2015-04-22 17:33 GMT+02:00 Kynn Jones <kynnjo@gmail.com>:
On Tue, Apr 21, 2015 at 9:49 PM, Kynn Jones <kynnjo@gmail.com> wrote:

> OK, I found a way to turn off one of the two snd_hda_intel,
> but it turned out to be the one on IRQ 45.  (In any case,
> doing this did not solve the problem.)  The method I used was

> 1. find the prefix of the audio device(s) in the output of lspci
> 2. search for a path under /sys/devices with this prefix in the basename
> 3. add a line of the form

>     echo 1 > /path/found/in/previous/step/remove

> When did step (1) I found two candidate prefixes 00:03.0 and 00.1b.0, from the lines

>     00:03.0 Audio device: Intel Corporation Haswell HD Audio Controller (rev 06)
>     00:1b.0 Audio device: Intel Corporation Lynx Point High Definition Audio Controller (rev 04)
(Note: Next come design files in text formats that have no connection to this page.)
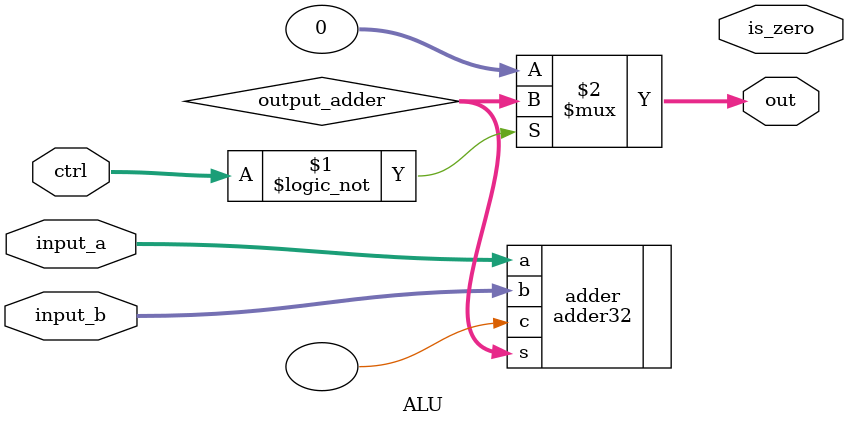
<source format=v>
module ALU(input_a, input_b, ctrl, is_zero, out);
    input[31:0] input_a, input_b;
    input[3:0] ctrl;

    output is_zero;
    output[31:0] out;

    wire[31:0] output_adder;

    adder32 adder(
        .a(input_a),
        .b(input_b),
        .s(output_adder),
        .c()
    );

    assign out = (ctrl == 4'b0000)? output_adder:
                                    32'h00000000;
endmodule
</source>
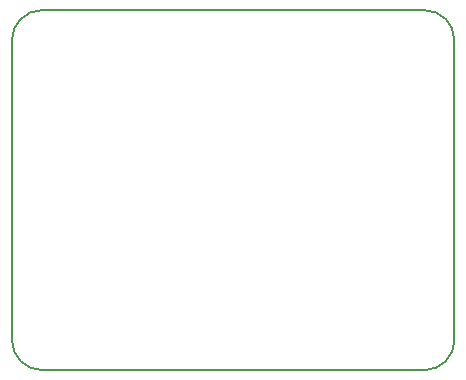
<source format=gbr>
G04 DipTrace 3.3.1.3*
G04 BoardOutline.gbr*
%MOIN*%
G04 #@! TF.FileFunction,Profile*
G04 #@! TF.Part,Single*
%ADD11C,0.005512*%
%FSLAX26Y26*%
G04*
G70*
G90*
G75*
G01*
G04 BoardOutline*
%LPD*%
X100000Y0D2*
D11*
X1375000D1*
G03X1475000Y100000I2J99998D01*
G01*
Y1100000D1*
G03X1375000Y1200000I-99998J2D01*
G01*
X100000D1*
G03X0Y1100000I-2J-99998D01*
G01*
Y100000D1*
G03X100000Y0I99998J-2D01*
G01*
M02*

</source>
> but in step (2) I was able to find only one matching path, namely

>     /sys/devices/pci0000:00/0000:00:1b.0

Correction: when I looked again I did find a file for 00.03.0:

   /sys/devices/pci0000:00/0000:00:03.0

I'm not sure why I missed it the first time.
 
> I went ahead and added the line

>     echo 1 > /sys/devices/pci0000:00/0000:00:1b.0/remove

> to /etc/rc.local, and rebooted.

I repeated the same thing once more with this line instead:

    echo 1 > /sys/devices/pci0000:00/0000:00:03.0/remove

...and now after rebooting the IRQ 16 line of /proc/interrupts
shows only one driver:

    # grep '^ 16:' /proc/interrupts
     16:       1211          0          0          0  IR-IO-APIC-fasteoi   ehci_hcd:usb1

But, unfortunately, this turned out to be a red herring: the
unhandled IRQ 16 error continues to happen, and along with it the
mouse that, as it were, "wakes drunk from sleep".  (At least the
system's sound continues to work fine, AFAICT.)

Now it looks like the problem is with the ehci_hcd driver.

In this case, I don't think that disabling the driver is an
option, so I decided to send a full bug report to the
debian-kernel list, here:

https://lists.debian.org/debian-kernel/2015/04/msg00348.html

Putting aside the main issue (the problem with the mouse) I now
have the additional (but far less pressing) question of which of
the two instances of snd_hda_intel I should keep around?